Application: We are all sinful and therefore we are all deserving of death. Paul tells us that the wages of sin is death. But this promise given to Abram is that through a descendent he did not have, a blessing was coming that would defeat sin and death. And several thousand years later, a baby boy was born in a crib in Bethlehem that was a descendent of Abram.
Transition: It’s important to point out that a part of a call is whether or not one is obedient. Verses 4-6 say Genesis 12:4-6 “So Abram went, as the Lord had told him, and Lot went with him. Abram was seventy-five years old when he departed from Haran. And Abram took Sarai his wife, and Lot his brother’s son, and all their possessions that they had gathered, and the people that they had acquired in Haran, and they set out to go to the land of Canaan. When they came to the land of Canaan, Abram passed through the land to the place at Shechem, to the oak of Moreh. At that time the Canaanites were in the land.”
Exposition: I love the beginning of verse 4, “So Abram went as the LORD told Him. He took all he had, only his wife and one nephew, and left for Canaan. He left behind all he knew because some God he did not yet worship called Him to do so.
Application: This may seem like an easy choice. The creator of the universe tells you to go and He will bless you. Easy decision. But what if God called you to go somewhere else as a missionary. What if God called you to pick up, leave your parents and other non-immediate family members behind and go. Or parents, what if He called your child to go overseas or across the country as a missionary. Would you be willing to be obedient. Abram was. And through the entire world his obedience was blessed.
Transition: Lastly, we see that God gave Abram a promise of the future. We read in verses 7-9 Genesis 12:7-9 “Then the Lord appeared to Abram and said, “To your offspring I will give this land.” So he built there an altar to the Lord, who had appeared to him. From there he moved to the hill country on the east of Bethel and pitched his tent, with Bethel on the west and Ai on the east. And there he built an altar to the Lord and called upon the name of the Lord. And Abram journeyed on, still going toward the Negeb.”
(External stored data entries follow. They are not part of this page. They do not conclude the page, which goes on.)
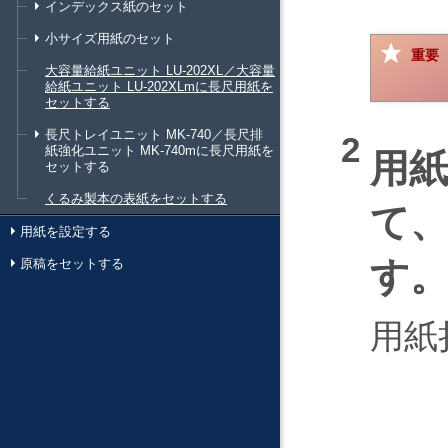
インデックス紙のセット
小サイズ用紙のセット
重要
大容量給紙ユニット LU-202XL／大容量
給紙ユニット LU-202XLmに長尺用紙を
セットする
長尺トレイユニット MK-740／長尺排
紙強化ユニット MK-740mに長尺用紙を
用
セットする
くるみ製本の表紙をセットする
て
用紙を設定する
す
原稿をセットする
用紙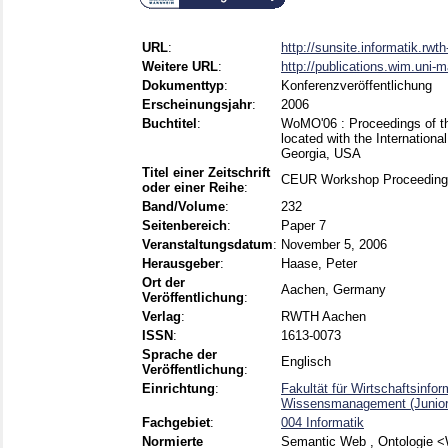
URL
:
http://sunsite.informatik.rwth
Weitere URL
:
http://publications.wim.uni-
Dokumenttyp
:
Konferenzveröffentlichung
Erscheinungsjahr
:
2006
Buchtitel
:
WoMO'06 : Proceedings of th
located with the Internatio
Georgia, USA
Titel einer Zeitschrift
CEUR Workshop Proceedin
oder einer Reihe
:
Band/Volume
:
232
Seitenbereich
:
Paper 7
Veranstaltungsdatum
:
November 5, 2006
Herausgeber
:
Haase, Peter
Ort der
Aachen, Germany
Veröffentlichung
:
Verlag
:
RWTH Aachen
ISSN
:
1613-0073
Sprache der
Englisch
Veröffentlichung
:
Einrichtung
:
Fakultät für Wirtschaftsinf
Wissensmanagement (Juniorp
Fachgebiet
:
004 Informatik
Normierte
Semantic Web , Ontologie <W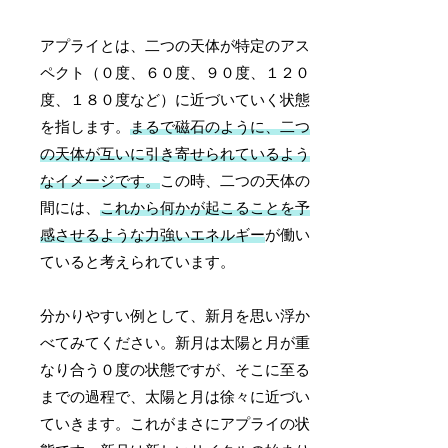
アプライとは、二つの天体が特定のアス
ペクト（０度、６０度、９０度、１２０
度、１８０度など）に近づいていく状態
を指します。
まるで磁石のように、二つ
の天体が互いに引き寄せられているよう
なイメージです。
この時、二つの天体の
間には、
これから何かが起こることを予
感させるような力強いエネルギー
が働い
ていると考えられています。
分かりやすい例として、新月を思い浮か
べてみてください。新月は太陽と月が重
なり合う０度の状態ですが、そこに至る
までの過程で、太陽と月は徐々に近づい
ていきます。これがまさにアプライの状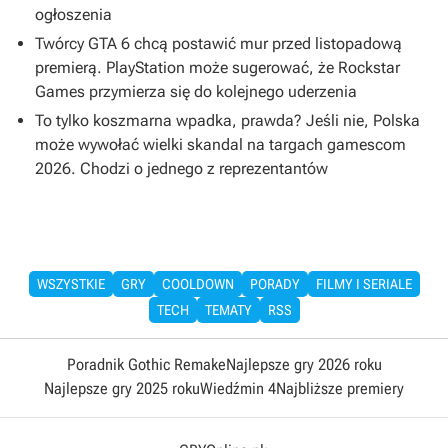
ogłoszenia
Twórcy GTA 6 chcą postawić mur przed listopadową
premierą. PlayStation może sugerować, że Rockstar
Games przymierza się do kolejnego uderzenia
To tylko koszmarna wpadka, prawda? Jeśli nie, Polska
może wywołać wielki skandal na targach gamescom
2026. Chodzi o jednego z reprezentantów
WSZYSTKIE
GRY
COOLDOWN
PORADY
FILMY I SERIALE
TECH
TEMATY
RSS
Poradnik Gothic Remake
Najlepsze gry 2026 roku
Najlepsze gry 2025 roku
Wiedźmin 4
Najbliższe premiery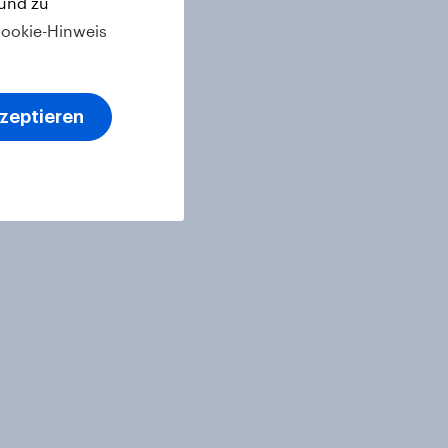
 und zu
ookie-Hinweis
kzeptieren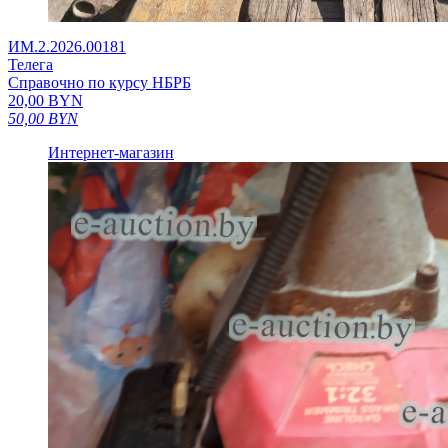
ИМ.2.2026.00181
Телега
Справочно по курсу НБРБ
20,00
BYN
50,00
BYN
Интернет-магазин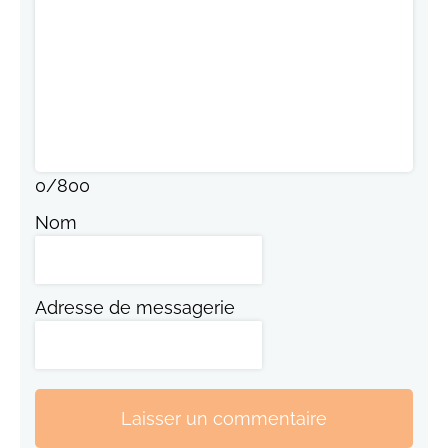
0
/
800
Nom
Adresse de messagerie
Laisser un commentaire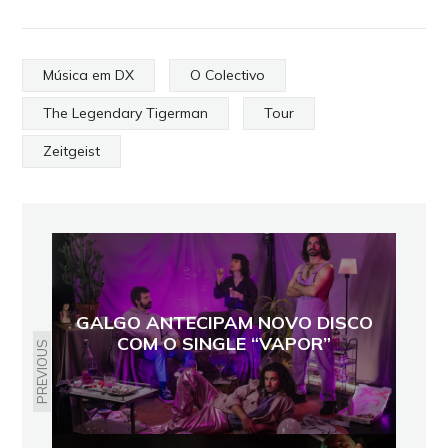
Música em DX
O Colectivo
The Legendary Tigerman
Tour
Zeitgeist
GALGO ANTECIPAM NOVO DISCO
COM O SINGLE “VAPOR”
PREVIOUS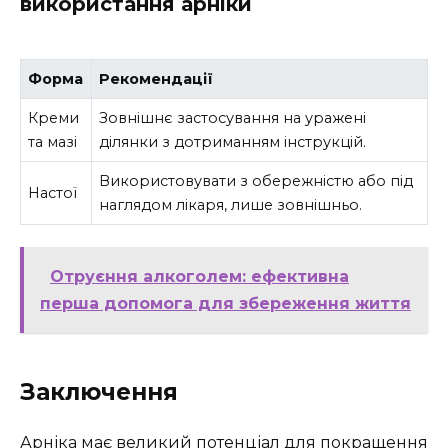
використання арніки
Форма
Рекомендації
Креми
Зовнішнє застосування на уражені
та мазі
ділянки з дотриманням інструкцій.
Використовувати з обережністю або під
Настої
наглядом лікаря, лише зовнішньо.
Отруєння алкоголем: ефективна
перша допомога для збереження життя
Заключення
Арніка має великий потенціал для покращення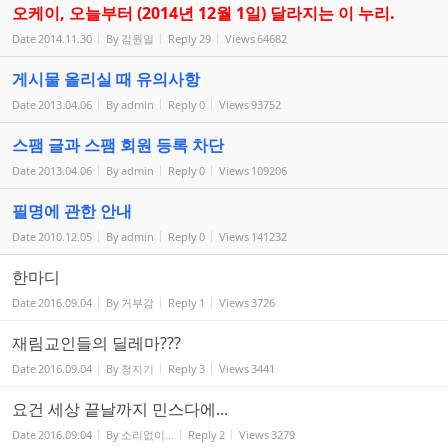
오케이, 오늘부터 (2014년 12월 1일) 달라지는 이 누리.
Date
2014.11.30
By
김원일
Reply
29
Views
64682
게시물 올리실 때 유의사항
Date
2013.04.06
By
admin
Reply
0
Views
93752
스팸 글과 스팸 회원 등록 차단
Date
2013.04.06
By
admin
Reply
0
Views
109206
필명에 관한 안내
Date
2010.12.05
By
admin
Reply
0
Views
141232
한마디
Date
2016.09.04
By
거부감
Reply
1
Views
3726
재림교인들의 딜레마???
Date
2016.09.04
By
청지기
Reply
3
Views
3441
요건 세상 끝날까지 민스다에...
Date
2016.09.04
By
소리없이...
Reply
2
Views
3279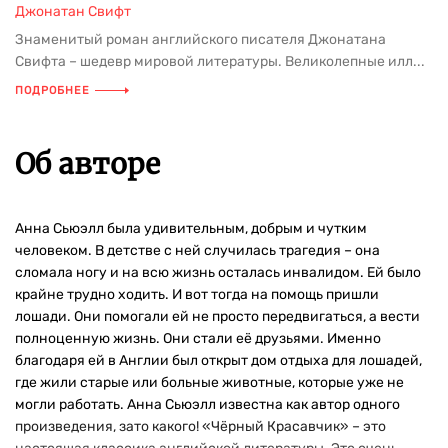
Джонатан Свифт
Знаменитый роман английского писателя Джонатана
Свифта – шедевр мировой литературы. Великолепные илл...
ПОДРОБНЕЕ
Об авторе
Анна Сьюэлл была удивительным, добрым и чутким
человеком. В детстве с ней случилась трагедия – она
сломала ногу и на всю жизнь осталась инвалидом. Ей было
крайне трудно ходить. И вот тогда на помощь пришли
лошади. Они помогали ей не просто передвигаться, а вести
полноценную жизнь. Они стали её друзьями. Именно
благодаря ей в Англии был открыт дом отдыха для лошадей,
где жили старые или больные животные, которые уже не
могли работать. Анна Сьюэлл известна как автор одного
произведения, зато какого! «Чёрный Красавчик» – это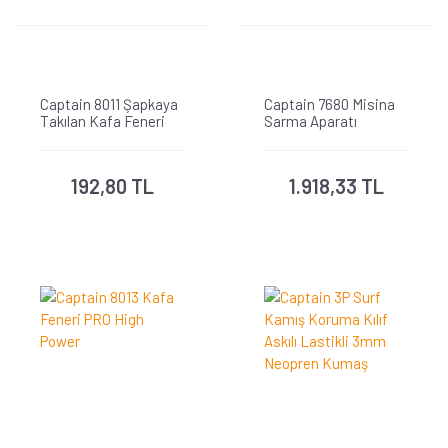
Captain 8011 Şapkaya
Captain 7680 Misina
Takılan Kafa Feneri
Sarma Aparatı
Mengeneli
192,80 TL
1.918,33 TL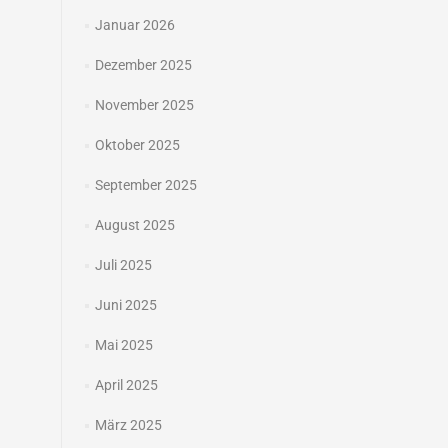
Januar 2026
Dezember 2025
November 2025
Oktober 2025
September 2025
August 2025
Juli 2025
Juni 2025
Mai 2025
April 2025
März 2025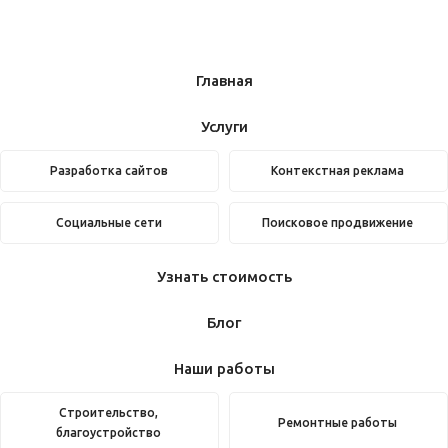
Главная
Услуги
Разработка сайтов
Контекстная реклама
Социальные сети
Поисковое продвижение
Узнать стоимость
Блог
Наши работы
Строительство,
Ремонтные работы
благоустройство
Exposition: Notice, God doesn’t tell Abram that he will settle this land. He doesn’t say he is giving it to him. He tells him he will give it to an offspring that doesn’t even exist yet. But what does Abram do, he builds an altar there in the land. Then, he keeps going, and builds another altar and calls upon the name of the LORD. Abram had a hope of the day that was coming based on God’s promise, and it led Him to worship the one true God.
Application: There are a lot of different things in life we can place our trust in. We can place it in our family, our jobs, our wealth, other religions, our popularity or even virtues we think we have. But that doesn’t get us very far, because it will always fall short because all of those things are based on what is now and what is now is flawed. They are all without hope. But when we trust in Jesus, when we trust that he gives us an eternal hope, it’s different. We don’t do good things to get to heaven. Those that are saved do good things because they realize that they have a promise that comes only from the grace of God and Jesus’ sacrifice. We have a hope that one day we will be in heaven forever. And that hope comes from the blessing of the whole world that is a descendant of Abram. So tonight, I ask, who is your hope in? Is it in Jesus, or is it in the things of this world? Are you willing to be obedient to Him because of the hope He has given you? Are your allowing that hope to help you see past the things of this world and live for the day that’s coming?